*Challenge A*
In the priority queue passage, what element is $Q$ always initialized with?
*Challenge B*
Can you put the records, starting at their first line and ending at the line containing "[330, 233, 393, 280]", into a Markdown table with the columns Row and Line, with blank lines and pictures left out?

The priority queue $Q$ is always initialized with a single element $r$. Then we have two operations:

  1. $\texttt{extract-min}(Q)$ finds the least element $x \in Q$, removes it from the data structure and returns it to us, along with an arbitrary handle $h_x$ that represents the removal of $x$.

  2. $\texttt{re-insert}(Q, h_x, a_1, a_2, \dots, a_n)$ inserts prioritized elements $a_1 < a_2 < \dots < a_n$ into the data structure such that for any $l \in Q$ where $l < x$ we have $l < a_1$ and for any $g \in Q$ where $x < g$ we have $a_n < g$. Here $a < b$ means that $a$ is prioritized before $b$ (and will thus be extracted earlier). This consumes handle $h_x$, thus not allowing multiple re-insertions.

*Data supplied*

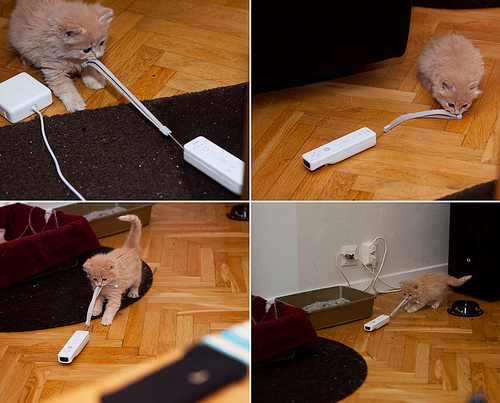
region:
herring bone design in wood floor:
[333, 300, 492, 393]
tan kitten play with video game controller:
[408, 22, 490, 126]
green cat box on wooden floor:
[268, 280, 385, 338]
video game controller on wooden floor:
[291, 120, 391, 186]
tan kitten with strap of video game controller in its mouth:
[68, 208, 157, 340]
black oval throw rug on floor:
[248, 327, 378, 394]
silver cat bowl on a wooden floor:
[436, 287, 488, 327]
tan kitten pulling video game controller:
[0, 5, 235, 191]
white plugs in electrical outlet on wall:
[330, 233, 393, 280]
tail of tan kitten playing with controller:
[111, 210, 149, 255]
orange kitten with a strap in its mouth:
[85, 213, 142, 330]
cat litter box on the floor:
[288, 288, 373, 318]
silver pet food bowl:
[451, 300, 482, 314]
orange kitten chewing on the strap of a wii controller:
[416, 30, 486, 122]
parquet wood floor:
[390, 322, 464, 394]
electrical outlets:
[341, 242, 381, 267]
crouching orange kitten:
[399, 269, 469, 308]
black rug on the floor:
[277, 358, 348, 391]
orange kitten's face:
[441, 75, 476, 113]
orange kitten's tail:
[118, 213, 143, 247]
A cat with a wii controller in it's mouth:
[8, 3, 249, 195]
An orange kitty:
[10, 4, 120, 109]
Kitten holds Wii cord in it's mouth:
[51, 0, 126, 82]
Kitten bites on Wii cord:
[421, 25, 483, 122]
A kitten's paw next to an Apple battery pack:
[0, 73, 106, 123]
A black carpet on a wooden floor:
[0, 53, 252, 199]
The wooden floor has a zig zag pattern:
[402, 325, 499, 396]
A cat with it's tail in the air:
[83, 212, 157, 322]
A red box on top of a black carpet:
[253, 293, 345, 398]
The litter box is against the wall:
[276, 284, 376, 326]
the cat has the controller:
[357, 263, 479, 354]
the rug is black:
[249, 326, 391, 401]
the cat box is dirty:
[268, 278, 378, 330]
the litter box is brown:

*Expected answer A*
A single element $r$.

*Expected answer B*
| Row | Line |
|---|---|
| 1 | region: |
| 2 | herring bone design in wood floor: |
| 3 | [333, 300, 492, 393] |
| 4 | tan kitten play with video game controller: |
| 5 | [408, 22, 490, 126] |
| 6 | green cat box on wooden floor: |
| 7 | [268, 280, 385, 338] |
| 8 | video game controller on wooden floor: |
| 9 | [291, 120, 391, 186] |
| 10 | tan kitten with strap of video game controller in its mouth: |
| 11 | [68, 208, 157, 340] |
| 12 | black oval throw rug on floor: |
| 13 | [248, 327, 378, 394] |
| 14 | silver cat bowl on a wooden floor: |
| 15 | [436, 287, 488, 327] |
| 16 | tan kitten pulling video game controller: |
| 17 | [0, 5, 235, 191] |
| 18 | white plugs in electrical outlet on wall: |
| 19 | [330, 233, 393, 280] |